The ability to give life is a particularly divine characteristic. God has the ability to give life because he has life in himself. God exists a se. Bavinck summarized “He is self-existent. He existed before all things, and all things exist only through him (Ps. 90:2; 1 Cor. 8:6; Rev. 4:11). In an absolute sense he is Lord (אָדוֹן, κυριος, δεσποτης), Lord of all the earth (Exod. 23:17; Deut. 10:17; Josh. 3:13). He is dependent on nothing, but everything depends on him (Rom. 11:36).”[1] The aseity of God provided the starting point for Aquinas’ discussion of God’s attributes in Summa Theoligica.

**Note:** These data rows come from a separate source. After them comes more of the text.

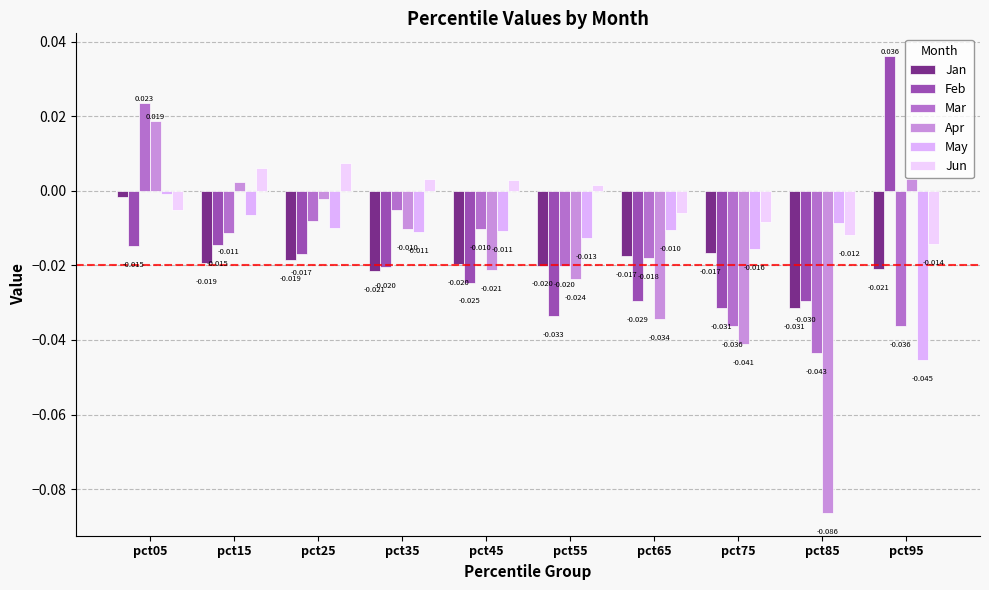

At how many categories does at least one series exceed 0?

7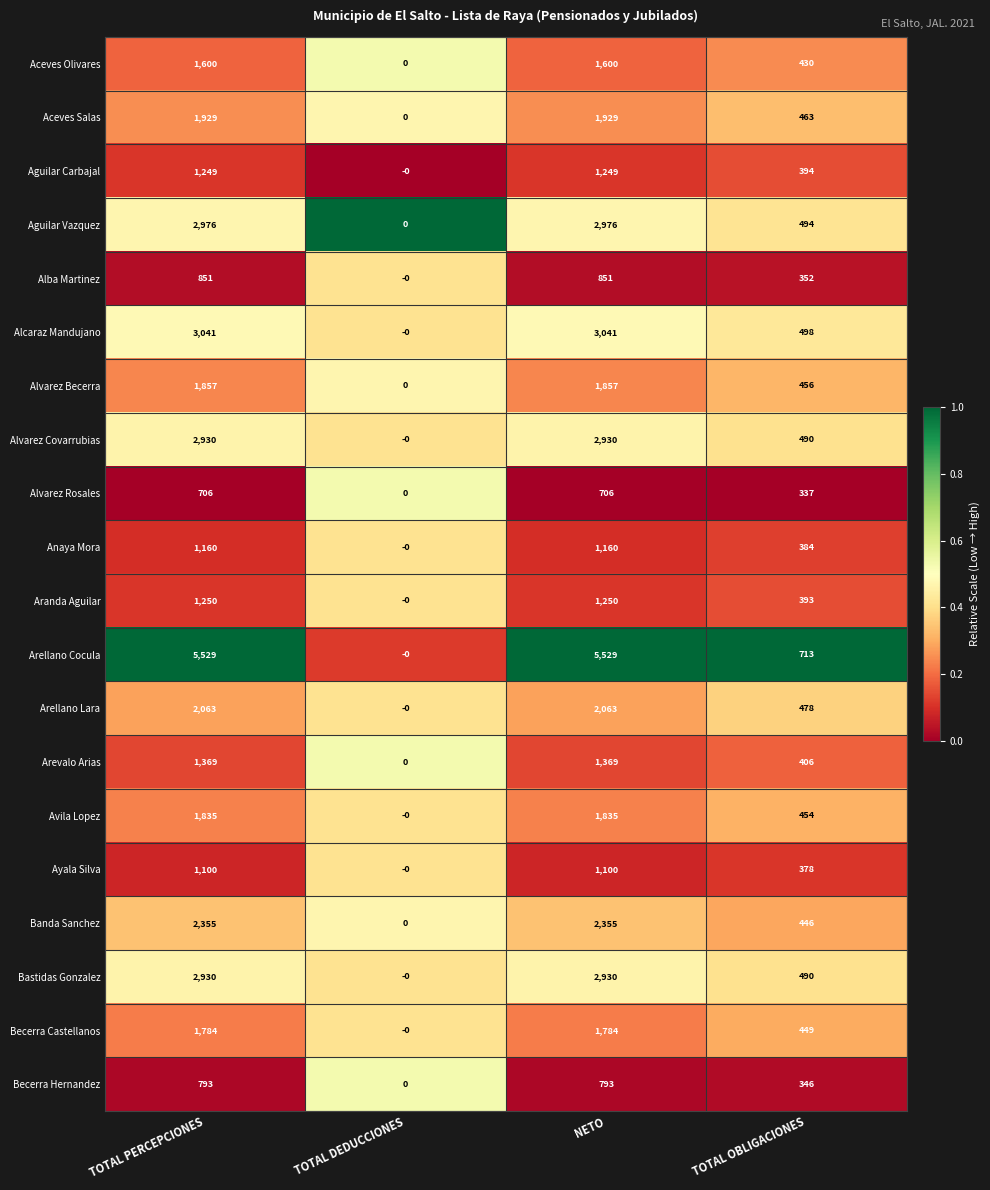

What is the maximum value shown in the chart?

5529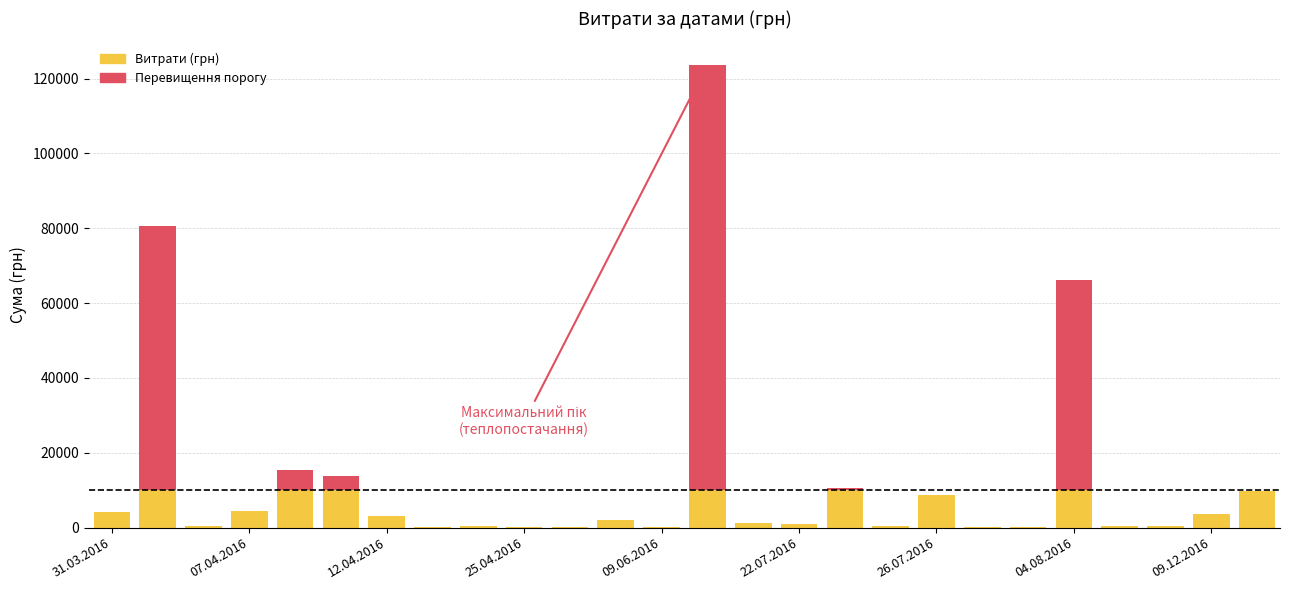

What is the sum of all Витрати (грн) values?

101344.1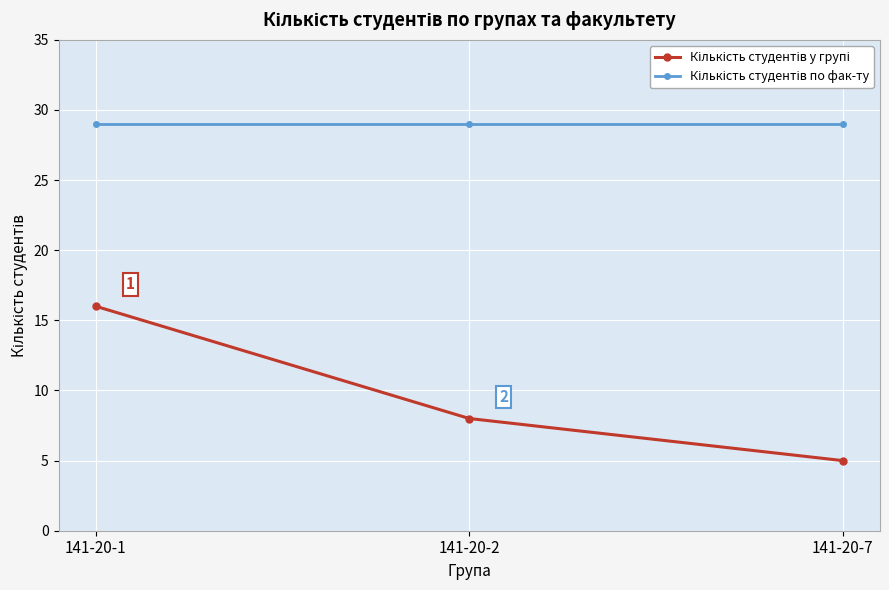

What is the total value across all series at 141-20-1?

45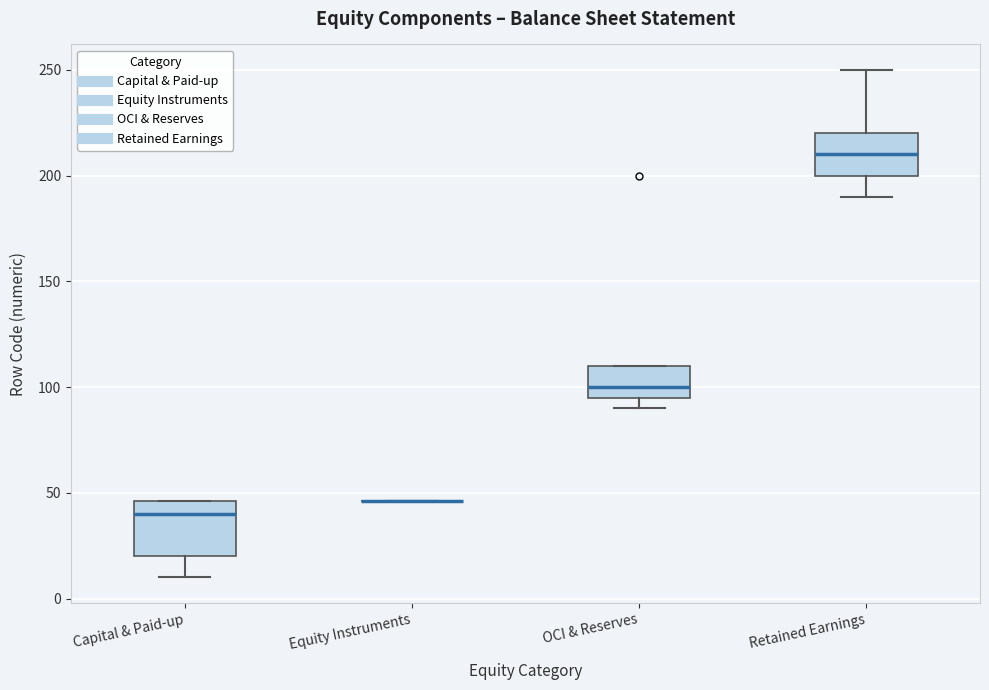

Where does the lower whisker of the box for Retained Earnings end on the y-axis? The values are not printed on the chart, so give them approximately, as read against the axis.

190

There Aquinas demonstrated that God is the logically and ontologically necessary self-existent Being. 

God raised the dead through prophets in the OT and others in the NT. Jesus’ ability to raise the dead was categorically different than the miracles worked through God’s servants in the rest of Scripture. The difference between God working through his servants and the Son of God himself working was noted in John 5:21, “for just as the Father raises the dead and gives them life, so the Son also gives life to whom He wishes.”

This unique power of the Son was explained in John 5:26, “For just as the Father has life in Himself, so He gave to the Son also to have life in Himself.” John 5:26 should not be interpreted as though the Son lacked aseity or the ability to give life by virtue of his nature. The Son shared true deity as he proceeded from the Father. In this way, the Father “gave to the Son also to have life in Himself.”

This power over life pertained to physical life and to spiritual life as well (Jn 5:28-29). Bavinck highlighted the divine life and subsequent power to give life when he wrote, “being all-sufficient in himself and not receiving anything from outside of himself, he is, by contrast, the only source of all existence and life, of all light and love, the overflowing fountain of all good (Ps. 36:10; Acts 17:25).”[2] Jesus’ life-giving power was directly related to his true deity. Life is given “in his name” (Jn 20:31). 

If Jesus was not true God, then he would not have had the ability to give life through “his name.” The true deity of Christ was on display when he raised the dead.


[1] Herman Bavinck, John Bolt, and John Vriend, Reformed Dogmatics: God and Creation, vol. 2 (Grand Rapids, MI: Baker Academic, 2004), 150.

[2] Herman Bavinck, John Bolt, and John Vriend, Reformed Dogmatics: God and Creation, vol. 2 150.